_WHAT TO WORK ON_: Can you copy the full excerpt below, the comments on the Younger Dryas Event and on trusting Australian climate scientists, word for word?

_EXCERPT_:
My comments on the Younger Dryas Event were as follows:  (1) the Paleoclimate people tell us that there was a sudden change in temperature of about 5°C (2) based on the evidence from today, it was properly a catastrophic yet short lived event from which ecosystems and early human societies probably bounced back from (after 100 years or so), and (3) the precision of the paleoecology record is too blunt to see any impact.  That is, any ecological event (mass mortality etc) that lasts for a period shorter than 500 years generally cannot be seen within the fossil record.  So we will never know what happened etc.

In response to your comment about the Intergovernmental Panel on Climate Change.  You have to ask yourself as a politician, do I trust the Australian scientific community or not.  There is no alternative. If you take Ian Plimer’s unreviewed book, you will find huge errors … and Monckton, Carter, and Lehr are largely unpublished and have long track records of misinformation and deceit.  Clearly, not sources of information that I would use to base policy on.  On the other side, you have hundreds of Australian scientists with the best qualifications lined up along with our most prestigious scientific institution, the Australian Academy of Sciences.  And thousands upon thousands of peer review papers in reputable Australian and international journals.  The question I had to ask you as a budding politician is as follows.  If you are not planning to take the advice of the hundreds of Australia’s scientists (and our Academy of Sciences and CSIRO), who will you be taking your advice from on matters of agriculture, health and engineering sciences?  And how would you handle the universities, given you have implied that most of the people employed by them are corrupt and dishonest?

_SUPPLIED INFORMATION_:
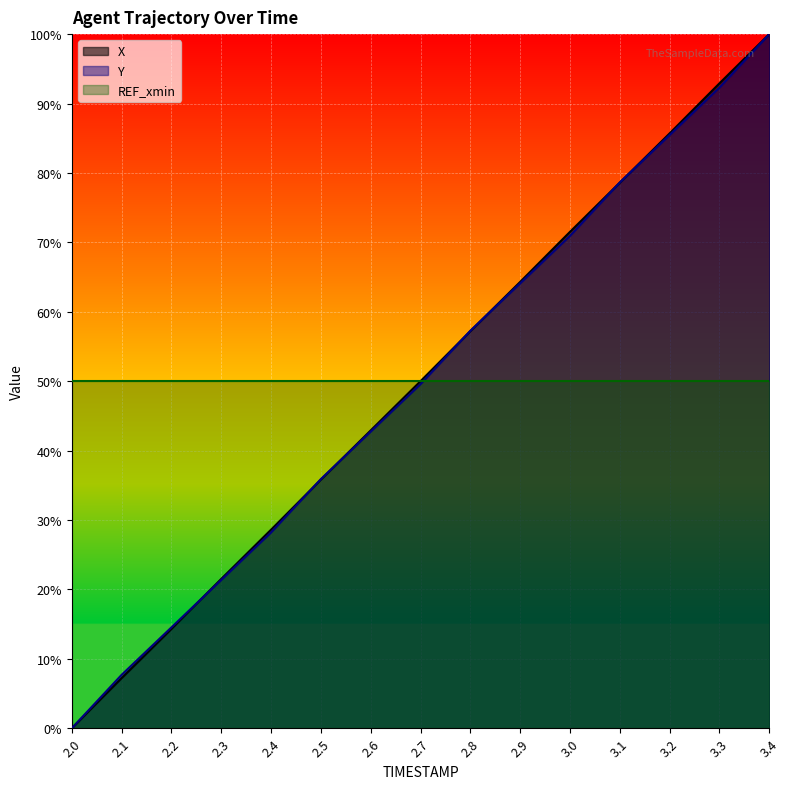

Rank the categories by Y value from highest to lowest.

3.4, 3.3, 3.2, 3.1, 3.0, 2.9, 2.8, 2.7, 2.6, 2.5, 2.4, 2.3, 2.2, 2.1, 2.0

_WRITTEN REPLY_:
My comments on the Younger Dryas Event were as follows:  (1) the Paleoclimate people tell us that there was a sudden change in temperature of about 5°C (2) based on the evidence from today, it was properly a catastrophic yet short lived event from which ecosystems and early human societies probably bounced back from (after 100 years or so), and (3) the precision of the paleoecology record is too blunt to see any impact.  That is, any ecological event (mass mortality etc) that lasts for a period shorter than 500 years generally cannot be seen within the fossil record.  So we will never know what happened etc.

In response to your comment about the Intergovernmental Panel on Climate Change.  You have to ask yourself as a politician, do I trust the Australian scientific community or not.  There is no alternative. If you take Ian Plimer’s unreviewed book, you will find huge errors … and Monckton, Carter, and Lehr are largely unpublished and have long track records of misinformation and deceit.  Clearly, not sources of information that I would use to base policy on.  On the other side, you have hundreds of Australian scientists with the best qualifications lined up along with our most prestigious scientific institution, the Australian Academy of Sciences.  And thousands upon thousands of peer review papers in reputable Australian and international journals.  The question I had to ask you as a budding politician is as follows.  If you are not planning to take the advice of the hundreds of Australia’s scientists (and our Academy of Sciences and CSIRO), who will you be taking your advice from on matters of agriculture, health and engineering sciences?  And how would you handle the universities, given you have implied that most of the people employed by them are corrupt and dishonest?